Is Race a Predictor of Graft Survival in Heart Transplant Patients?
Race/ethnicity and level of sensitization are predictors of graft survival in heart transplant patients, and specifically, Black and Hispanic patients have a higher risk of graft failure post-transplant, with sensitized Blacks having the poorest long-term outcomes, according to a study published Aug. 28 in the Journal of the American College of Cardiology.
The study looked at 19,704 patients age 18 or older enrolled in the Organ Procurement and Transplantation database identified as White, Black, Hispanic, or Asian. Results showed that Black heart transplant recipients were more likely to experience graft failure than Hispanic, White, or Asian recipients (31 percent vs. 27 percent vs. 26 percent vs. 21 percent, p<0.001). Blacks also had a higher peak panel reactive antibody than all other groups, and were more likely to be sensitized. Sensitized Blacks had the lowest rate of allograft survival, while non-sensitized Asians had the highest survival. Further, using Cox proportional regression to adjust for other clinical variables, Blacks (HR 1.39, 95 percent CI 1.22,1.42), Hispanics (HR 1.12, 95 percent CI 1.01,1.24), and sensitization (HR 1.17, 95 percent CI 1.10,1.25) remained predictors of higher rates of graft failure.
According to the study authors, their findings “confirm and extend pervious data showing higher mortality in Black and Hispanic heart transplant recipients.” They add that “despite substantial improvements during the current era in the application of human leukocyte antigen technology, clear disparities exist that put certain race/ethnic minorities at higher risk of allograft failure independent of differences in socioeconomic status.” Moving forward, they suggest further studies looking at gaps in post-transplant outcomes.

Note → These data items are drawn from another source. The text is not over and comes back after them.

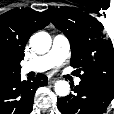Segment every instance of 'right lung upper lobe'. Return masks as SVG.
Segmentation results:
<instances>
[{"label":"right lung upper lobe","mask_w":114,"mask_h":114,"mask_svg":"<svg viewBox=\"0 0 114 114\" xmlns=\"http://www.w3.org/2000/svg\"><path fill=\"white\" fill-rule=\"evenodd\" d=\"M48 24L44 12L27 8L0 15V70L19 73L28 39Z\"/></svg>","instance_id":"right-lung-upper-lobe-1"}]
</instances>
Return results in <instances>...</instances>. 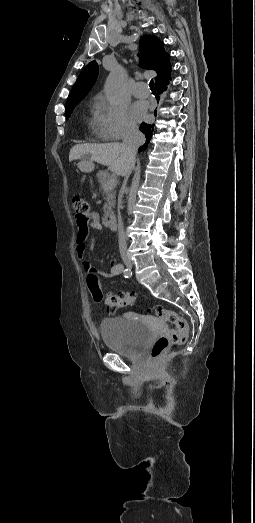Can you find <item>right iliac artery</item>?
Here are the masks:
<instances>
[{
    "label": "right iliac artery",
    "instance_id": "obj_1",
    "mask_svg": "<svg viewBox=\"0 0 255 523\" xmlns=\"http://www.w3.org/2000/svg\"><path fill=\"white\" fill-rule=\"evenodd\" d=\"M131 275H132L131 270L128 269V268H126V269L124 270V277L129 278V277H131Z\"/></svg>",
    "mask_w": 255,
    "mask_h": 523
}]
</instances>
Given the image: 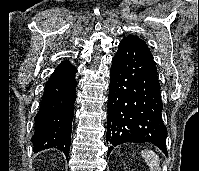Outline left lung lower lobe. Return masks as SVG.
<instances>
[{
    "instance_id": "left-lung-lower-lobe-1",
    "label": "left lung lower lobe",
    "mask_w": 199,
    "mask_h": 171,
    "mask_svg": "<svg viewBox=\"0 0 199 171\" xmlns=\"http://www.w3.org/2000/svg\"><path fill=\"white\" fill-rule=\"evenodd\" d=\"M153 57L127 40L112 59L108 96L107 156L122 143L151 142L167 155V130Z\"/></svg>"
}]
</instances>
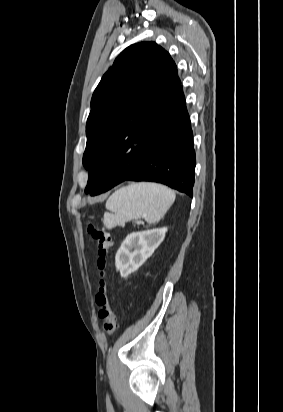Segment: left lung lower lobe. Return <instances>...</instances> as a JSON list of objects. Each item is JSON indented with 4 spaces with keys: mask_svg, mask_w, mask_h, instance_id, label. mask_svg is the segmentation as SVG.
I'll return each instance as SVG.
<instances>
[{
    "mask_svg": "<svg viewBox=\"0 0 283 412\" xmlns=\"http://www.w3.org/2000/svg\"><path fill=\"white\" fill-rule=\"evenodd\" d=\"M109 154L94 176L98 194L131 180L162 183L192 196L196 159L183 90L154 128L140 157Z\"/></svg>",
    "mask_w": 283,
    "mask_h": 412,
    "instance_id": "left-lung-lower-lobe-1",
    "label": "left lung lower lobe"
}]
</instances>
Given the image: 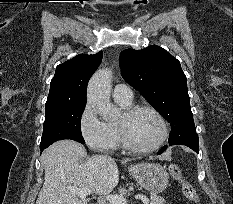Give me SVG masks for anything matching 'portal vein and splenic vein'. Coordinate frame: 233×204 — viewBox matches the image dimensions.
<instances>
[{
	"label": "portal vein and splenic vein",
	"instance_id": "1",
	"mask_svg": "<svg viewBox=\"0 0 233 204\" xmlns=\"http://www.w3.org/2000/svg\"><path fill=\"white\" fill-rule=\"evenodd\" d=\"M68 189L70 192L78 194L82 199L92 193L89 189H80L77 187H69ZM135 198L140 199L144 204H148V199L144 195H136ZM107 199L111 204H127V200L122 195H108Z\"/></svg>",
	"mask_w": 233,
	"mask_h": 204
}]
</instances>
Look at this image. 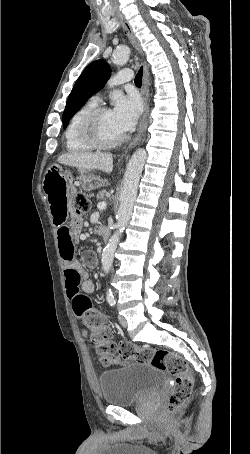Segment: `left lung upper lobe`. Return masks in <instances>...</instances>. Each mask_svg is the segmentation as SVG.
I'll use <instances>...</instances> for the list:
<instances>
[{
	"instance_id": "5c2ea615",
	"label": "left lung upper lobe",
	"mask_w": 250,
	"mask_h": 454,
	"mask_svg": "<svg viewBox=\"0 0 250 454\" xmlns=\"http://www.w3.org/2000/svg\"><path fill=\"white\" fill-rule=\"evenodd\" d=\"M110 75L111 70L105 60L94 61L84 69L68 97L62 116L64 128L86 101L103 88Z\"/></svg>"
}]
</instances>
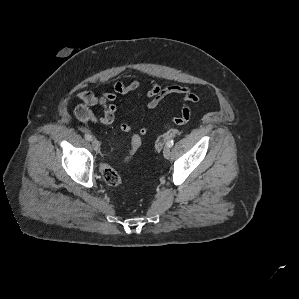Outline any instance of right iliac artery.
I'll return each mask as SVG.
<instances>
[{
	"mask_svg": "<svg viewBox=\"0 0 299 299\" xmlns=\"http://www.w3.org/2000/svg\"><path fill=\"white\" fill-rule=\"evenodd\" d=\"M85 139L88 140V141H91L92 140V136L90 134H85L84 135Z\"/></svg>",
	"mask_w": 299,
	"mask_h": 299,
	"instance_id": "82829eb1",
	"label": "right iliac artery"
}]
</instances>
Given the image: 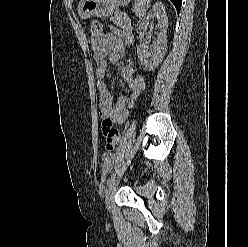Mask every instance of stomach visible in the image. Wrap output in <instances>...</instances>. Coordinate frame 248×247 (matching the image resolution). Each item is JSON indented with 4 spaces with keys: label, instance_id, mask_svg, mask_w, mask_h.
Returning <instances> with one entry per match:
<instances>
[{
    "label": "stomach",
    "instance_id": "stomach-1",
    "mask_svg": "<svg viewBox=\"0 0 248 247\" xmlns=\"http://www.w3.org/2000/svg\"><path fill=\"white\" fill-rule=\"evenodd\" d=\"M130 0H81L78 4L80 18L87 19L91 16L106 17L113 13L120 5H125Z\"/></svg>",
    "mask_w": 248,
    "mask_h": 247
}]
</instances>
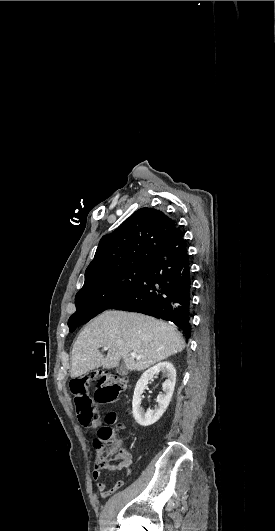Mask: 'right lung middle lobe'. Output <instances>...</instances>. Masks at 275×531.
<instances>
[{"instance_id":"dd1d6c3e","label":"right lung middle lobe","mask_w":275,"mask_h":531,"mask_svg":"<svg viewBox=\"0 0 275 531\" xmlns=\"http://www.w3.org/2000/svg\"><path fill=\"white\" fill-rule=\"evenodd\" d=\"M145 269L146 265L126 267L85 283L75 297L76 312L68 320L70 332L122 301L139 282Z\"/></svg>"}]
</instances>
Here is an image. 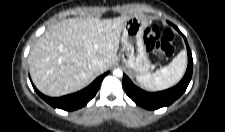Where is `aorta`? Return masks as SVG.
Returning a JSON list of instances; mask_svg holds the SVG:
<instances>
[{"instance_id": "762f6f07", "label": "aorta", "mask_w": 225, "mask_h": 132, "mask_svg": "<svg viewBox=\"0 0 225 132\" xmlns=\"http://www.w3.org/2000/svg\"><path fill=\"white\" fill-rule=\"evenodd\" d=\"M113 75L116 77H122L123 71L119 68L113 70Z\"/></svg>"}]
</instances>
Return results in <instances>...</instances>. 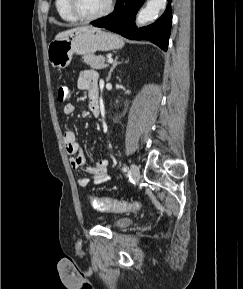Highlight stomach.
Returning <instances> with one entry per match:
<instances>
[{
    "label": "stomach",
    "instance_id": "0dacf381",
    "mask_svg": "<svg viewBox=\"0 0 243 289\" xmlns=\"http://www.w3.org/2000/svg\"><path fill=\"white\" fill-rule=\"evenodd\" d=\"M124 41L116 34L97 28L80 27L66 36L53 40L47 49L49 63L58 69L66 68L73 54L87 55L96 51L120 49Z\"/></svg>",
    "mask_w": 243,
    "mask_h": 289
}]
</instances>
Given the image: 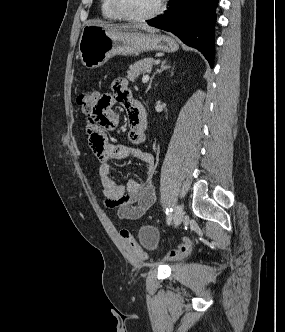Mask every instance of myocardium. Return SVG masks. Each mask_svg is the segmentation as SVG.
<instances>
[{"mask_svg":"<svg viewBox=\"0 0 285 332\" xmlns=\"http://www.w3.org/2000/svg\"><path fill=\"white\" fill-rule=\"evenodd\" d=\"M165 0H159V3L154 11L142 16H135L128 14L120 5L119 0H110V4L114 12L121 18L131 22H145L157 17L163 10Z\"/></svg>","mask_w":285,"mask_h":332,"instance_id":"f54148a6","label":"myocardium"}]
</instances>
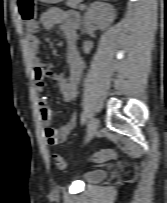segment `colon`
<instances>
[{
	"instance_id": "colon-1",
	"label": "colon",
	"mask_w": 167,
	"mask_h": 203,
	"mask_svg": "<svg viewBox=\"0 0 167 203\" xmlns=\"http://www.w3.org/2000/svg\"><path fill=\"white\" fill-rule=\"evenodd\" d=\"M18 13L21 19L26 23L27 32L31 35H35L40 31V26L35 20V4L34 0H17ZM118 157L115 150L107 149L96 153H93L89 157V161L92 163H101L108 160H113ZM55 165L58 169H65L67 163L65 159L58 155H54Z\"/></svg>"
}]
</instances>
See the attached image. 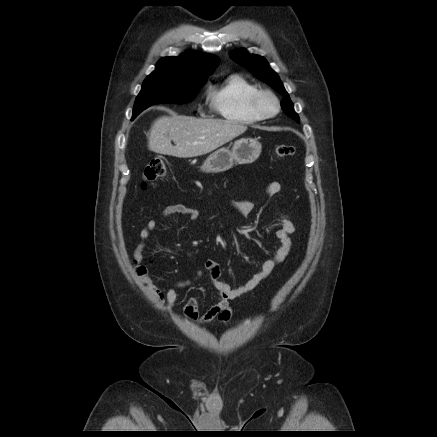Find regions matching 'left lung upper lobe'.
I'll list each match as a JSON object with an SVG mask.
<instances>
[{
  "instance_id": "left-lung-upper-lobe-1",
  "label": "left lung upper lobe",
  "mask_w": 437,
  "mask_h": 437,
  "mask_svg": "<svg viewBox=\"0 0 437 437\" xmlns=\"http://www.w3.org/2000/svg\"><path fill=\"white\" fill-rule=\"evenodd\" d=\"M230 57L241 66L248 69L258 79L272 86L278 93H280L284 97L281 101L283 111L299 123V117L294 111L293 103L281 80L263 57L259 55H249L243 49L232 51Z\"/></svg>"
}]
</instances>
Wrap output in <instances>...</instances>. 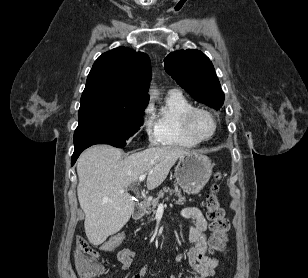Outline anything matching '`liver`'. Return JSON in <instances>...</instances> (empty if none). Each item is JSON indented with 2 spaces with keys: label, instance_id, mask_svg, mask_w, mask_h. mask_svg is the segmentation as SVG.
I'll return each instance as SVG.
<instances>
[{
  "label": "liver",
  "instance_id": "liver-1",
  "mask_svg": "<svg viewBox=\"0 0 308 278\" xmlns=\"http://www.w3.org/2000/svg\"><path fill=\"white\" fill-rule=\"evenodd\" d=\"M188 153L179 147H152L121 159V150L110 145L85 150L77 161V195L90 243L102 244L130 219L134 202L120 190L136 182L141 174H147V188L155 189L178 158Z\"/></svg>",
  "mask_w": 308,
  "mask_h": 278
}]
</instances>
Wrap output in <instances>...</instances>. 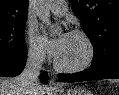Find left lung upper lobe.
<instances>
[{"label": "left lung upper lobe", "instance_id": "5c2ea615", "mask_svg": "<svg viewBox=\"0 0 119 95\" xmlns=\"http://www.w3.org/2000/svg\"><path fill=\"white\" fill-rule=\"evenodd\" d=\"M94 46L92 65L104 68L119 57V0H69Z\"/></svg>", "mask_w": 119, "mask_h": 95}]
</instances>
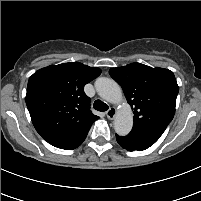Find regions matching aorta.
<instances>
[{
  "mask_svg": "<svg viewBox=\"0 0 201 201\" xmlns=\"http://www.w3.org/2000/svg\"><path fill=\"white\" fill-rule=\"evenodd\" d=\"M98 95L113 104L122 103L114 119L115 132L120 136H126L133 126V113L128 103L124 102L123 94L119 84L113 79L100 77L95 82Z\"/></svg>",
  "mask_w": 201,
  "mask_h": 201,
  "instance_id": "762f6f07",
  "label": "aorta"
}]
</instances>
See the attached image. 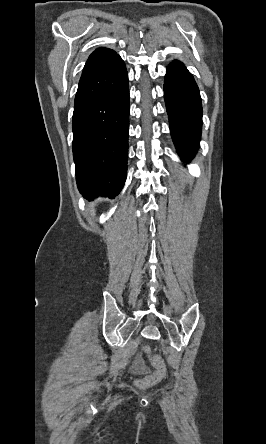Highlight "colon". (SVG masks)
<instances>
[{"label": "colon", "mask_w": 266, "mask_h": 444, "mask_svg": "<svg viewBox=\"0 0 266 444\" xmlns=\"http://www.w3.org/2000/svg\"><path fill=\"white\" fill-rule=\"evenodd\" d=\"M145 351L149 355L154 369L150 374L137 380L136 384L141 388H148L159 383L167 372L166 364L160 355L153 353L149 347H145Z\"/></svg>", "instance_id": "obj_1"}]
</instances>
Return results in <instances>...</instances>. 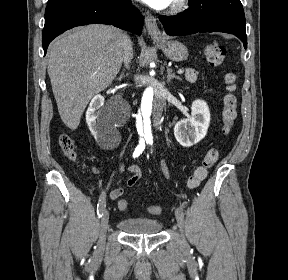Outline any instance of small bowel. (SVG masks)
Masks as SVG:
<instances>
[{
    "mask_svg": "<svg viewBox=\"0 0 288 280\" xmlns=\"http://www.w3.org/2000/svg\"><path fill=\"white\" fill-rule=\"evenodd\" d=\"M126 164H127V169L131 173V175L127 177L126 179L121 180L110 192L111 200L117 201L118 207H119V203L122 200H125V199H122L125 189L134 186L142 177L141 169L137 164L132 163L129 158L126 160ZM162 171L166 177L170 176L169 166H168V163L165 161L162 163ZM119 209L121 211H125L124 209L120 207Z\"/></svg>",
    "mask_w": 288,
    "mask_h": 280,
    "instance_id": "small-bowel-1",
    "label": "small bowel"
}]
</instances>
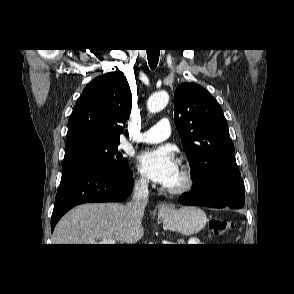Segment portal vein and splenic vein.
Instances as JSON below:
<instances>
[{
	"label": "portal vein and splenic vein",
	"mask_w": 294,
	"mask_h": 294,
	"mask_svg": "<svg viewBox=\"0 0 294 294\" xmlns=\"http://www.w3.org/2000/svg\"><path fill=\"white\" fill-rule=\"evenodd\" d=\"M99 244H106V245H112L116 244V240L110 239V238H105L99 242Z\"/></svg>",
	"instance_id": "18ae733b"
}]
</instances>
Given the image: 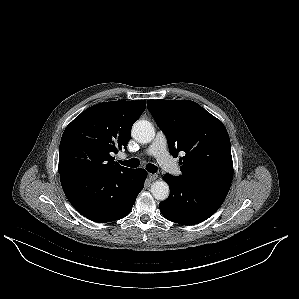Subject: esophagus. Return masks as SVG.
Masks as SVG:
<instances>
[{"label":"esophagus","instance_id":"esophagus-1","mask_svg":"<svg viewBox=\"0 0 299 299\" xmlns=\"http://www.w3.org/2000/svg\"><path fill=\"white\" fill-rule=\"evenodd\" d=\"M158 175L157 174H148V180L150 182H153L157 179Z\"/></svg>","mask_w":299,"mask_h":299}]
</instances>
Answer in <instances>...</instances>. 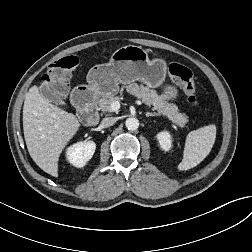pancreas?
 Instances as JSON below:
<instances>
[{
    "label": "pancreas",
    "mask_w": 252,
    "mask_h": 252,
    "mask_svg": "<svg viewBox=\"0 0 252 252\" xmlns=\"http://www.w3.org/2000/svg\"><path fill=\"white\" fill-rule=\"evenodd\" d=\"M137 96L148 106H152L160 114L166 115L173 123L184 127L188 122L187 116L179 113L176 105L170 104L166 95H159L155 90L141 87ZM119 96L110 95L99 100V109L103 112H112L111 104L120 101Z\"/></svg>",
    "instance_id": "cf45deb5"
}]
</instances>
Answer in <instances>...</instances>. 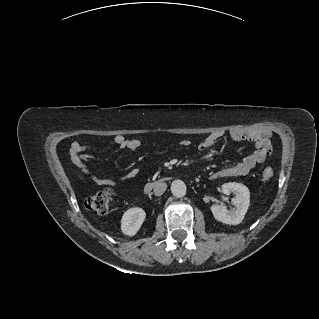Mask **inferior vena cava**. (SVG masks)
<instances>
[{"label":"inferior vena cava","instance_id":"602c4592","mask_svg":"<svg viewBox=\"0 0 319 319\" xmlns=\"http://www.w3.org/2000/svg\"><path fill=\"white\" fill-rule=\"evenodd\" d=\"M166 188H167V184L164 183V182H157L154 186V194L156 196H160L162 195L165 191H166Z\"/></svg>","mask_w":319,"mask_h":319}]
</instances>
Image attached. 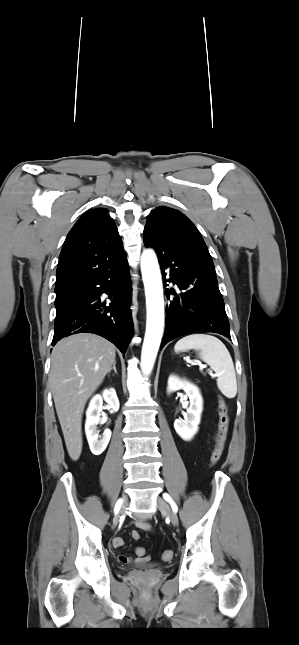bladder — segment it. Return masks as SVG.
I'll return each mask as SVG.
<instances>
[{"label": "bladder", "instance_id": "obj_1", "mask_svg": "<svg viewBox=\"0 0 299 645\" xmlns=\"http://www.w3.org/2000/svg\"><path fill=\"white\" fill-rule=\"evenodd\" d=\"M158 566L159 564L154 562H145V563H140L136 565L137 568H141V569H150Z\"/></svg>", "mask_w": 299, "mask_h": 645}]
</instances>
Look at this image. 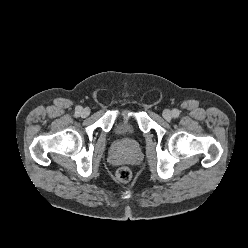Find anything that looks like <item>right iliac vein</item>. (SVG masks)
<instances>
[{
    "label": "right iliac vein",
    "instance_id": "63e3f726",
    "mask_svg": "<svg viewBox=\"0 0 248 248\" xmlns=\"http://www.w3.org/2000/svg\"><path fill=\"white\" fill-rule=\"evenodd\" d=\"M89 114H90V110H89L88 108H84V109L81 111V116H82V117H87Z\"/></svg>",
    "mask_w": 248,
    "mask_h": 248
}]
</instances>
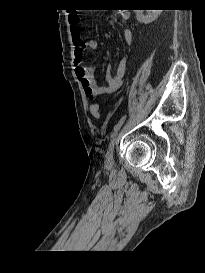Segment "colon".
<instances>
[{"instance_id":"5ec220e1","label":"colon","mask_w":205,"mask_h":273,"mask_svg":"<svg viewBox=\"0 0 205 273\" xmlns=\"http://www.w3.org/2000/svg\"><path fill=\"white\" fill-rule=\"evenodd\" d=\"M90 111H91V114L95 117V118H99L100 115H101V109H100V106L98 104H93L91 105L90 107Z\"/></svg>"}]
</instances>
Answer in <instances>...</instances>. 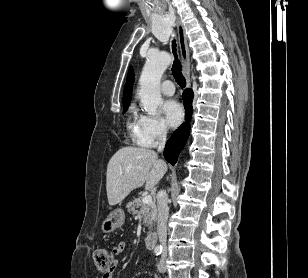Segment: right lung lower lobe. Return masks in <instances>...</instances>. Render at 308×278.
<instances>
[{
    "instance_id": "1",
    "label": "right lung lower lobe",
    "mask_w": 308,
    "mask_h": 278,
    "mask_svg": "<svg viewBox=\"0 0 308 278\" xmlns=\"http://www.w3.org/2000/svg\"><path fill=\"white\" fill-rule=\"evenodd\" d=\"M183 96L186 109L185 118L186 121L189 122L192 114L193 92L190 89H187L184 91ZM189 132L190 125L188 123H184L179 127L178 130L174 132V134L167 141L164 150V157L172 165L176 163L178 155L184 147L186 140L188 139Z\"/></svg>"
}]
</instances>
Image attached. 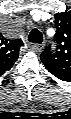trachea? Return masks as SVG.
<instances>
[{"mask_svg":"<svg viewBox=\"0 0 71 119\" xmlns=\"http://www.w3.org/2000/svg\"><path fill=\"white\" fill-rule=\"evenodd\" d=\"M28 41L41 43L43 41V35L38 29H33L28 36Z\"/></svg>","mask_w":71,"mask_h":119,"instance_id":"obj_1","label":"trachea"}]
</instances>
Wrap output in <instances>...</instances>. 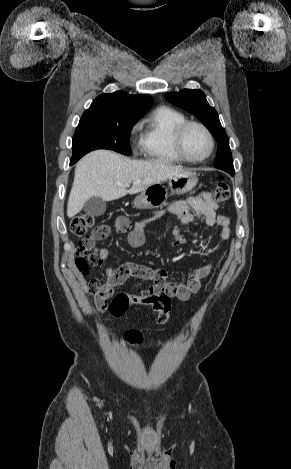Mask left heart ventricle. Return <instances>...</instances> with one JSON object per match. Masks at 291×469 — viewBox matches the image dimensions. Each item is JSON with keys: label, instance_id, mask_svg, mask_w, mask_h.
<instances>
[{"label": "left heart ventricle", "instance_id": "b2bd125f", "mask_svg": "<svg viewBox=\"0 0 291 469\" xmlns=\"http://www.w3.org/2000/svg\"><path fill=\"white\" fill-rule=\"evenodd\" d=\"M184 148L190 157L201 158L209 151V139L203 130L199 127L192 126L185 134Z\"/></svg>", "mask_w": 291, "mask_h": 469}]
</instances>
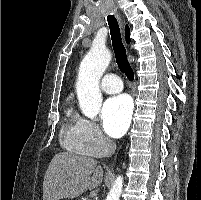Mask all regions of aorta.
Segmentation results:
<instances>
[{
    "label": "aorta",
    "mask_w": 201,
    "mask_h": 200,
    "mask_svg": "<svg viewBox=\"0 0 201 200\" xmlns=\"http://www.w3.org/2000/svg\"><path fill=\"white\" fill-rule=\"evenodd\" d=\"M111 60L110 52L104 44L94 42L83 58L76 84L77 97L82 113L94 119L102 106L99 81ZM123 187V177L117 176L106 200H119Z\"/></svg>",
    "instance_id": "aorta-1"
}]
</instances>
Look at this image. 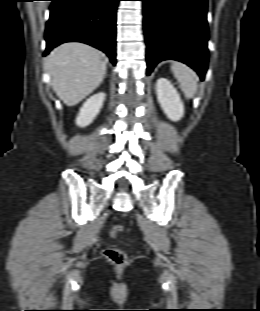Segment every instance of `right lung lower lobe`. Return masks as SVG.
Listing matches in <instances>:
<instances>
[{
	"label": "right lung lower lobe",
	"mask_w": 260,
	"mask_h": 311,
	"mask_svg": "<svg viewBox=\"0 0 260 311\" xmlns=\"http://www.w3.org/2000/svg\"><path fill=\"white\" fill-rule=\"evenodd\" d=\"M50 1L44 56L61 43L77 41L100 49L116 64V11L120 0Z\"/></svg>",
	"instance_id": "98d812e1"
}]
</instances>
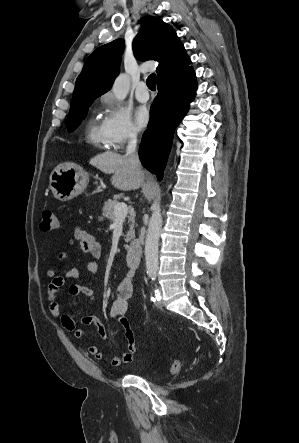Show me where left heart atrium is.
<instances>
[{"mask_svg": "<svg viewBox=\"0 0 299 443\" xmlns=\"http://www.w3.org/2000/svg\"><path fill=\"white\" fill-rule=\"evenodd\" d=\"M134 121L139 129L145 128L150 121V114L146 107L140 106L134 112Z\"/></svg>", "mask_w": 299, "mask_h": 443, "instance_id": "39dd6f15", "label": "left heart atrium"}]
</instances>
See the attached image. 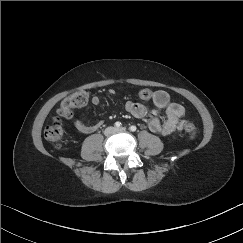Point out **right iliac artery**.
Instances as JSON below:
<instances>
[{"label":"right iliac artery","mask_w":243,"mask_h":243,"mask_svg":"<svg viewBox=\"0 0 243 243\" xmlns=\"http://www.w3.org/2000/svg\"><path fill=\"white\" fill-rule=\"evenodd\" d=\"M115 126H116L117 128H120V127H121V123H120L119 121H117V122L115 123Z\"/></svg>","instance_id":"right-iliac-artery-1"}]
</instances>
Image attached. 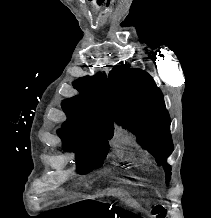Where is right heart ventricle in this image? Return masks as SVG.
Instances as JSON below:
<instances>
[{
    "mask_svg": "<svg viewBox=\"0 0 211 218\" xmlns=\"http://www.w3.org/2000/svg\"><path fill=\"white\" fill-rule=\"evenodd\" d=\"M125 157H128V162H135L138 159V154H133L132 157V147H124ZM148 164V161L136 160V165Z\"/></svg>",
    "mask_w": 211,
    "mask_h": 218,
    "instance_id": "right-heart-ventricle-1",
    "label": "right heart ventricle"
}]
</instances>
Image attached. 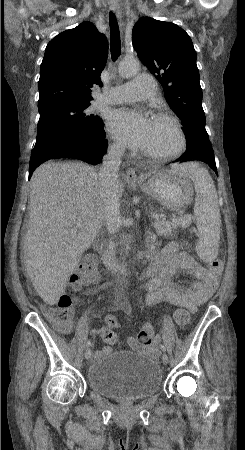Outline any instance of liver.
<instances>
[{"mask_svg": "<svg viewBox=\"0 0 245 450\" xmlns=\"http://www.w3.org/2000/svg\"><path fill=\"white\" fill-rule=\"evenodd\" d=\"M123 187L119 181V198ZM29 215L26 271L38 295L54 305L105 220L97 171L79 162L42 164L30 181Z\"/></svg>", "mask_w": 245, "mask_h": 450, "instance_id": "liver-1", "label": "liver"}]
</instances>
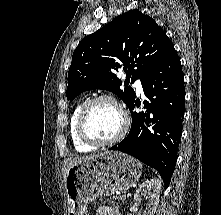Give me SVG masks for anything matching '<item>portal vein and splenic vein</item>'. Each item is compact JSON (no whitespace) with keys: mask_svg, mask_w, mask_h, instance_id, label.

In an accompanying editorial comment, Sean Pinney, MD, FACC, division of cardiology, Mount Sinai Medical Center agrees, and notes there’s “still a ways to go” despite heart transplant programs’ efforts to overcome racial and ethnic disparities. He suggests a multi-modal approach to care that “typically encompasses aggressive risk factor modification, engages patients and families in disease management programs and provides sufficient levels of immunosuppression to prevent recurrent rejection and graft loss.” This approach “should ensure that all patients enjoy the full promise of heart transplantation regardless of race or ethnicity,” he writes.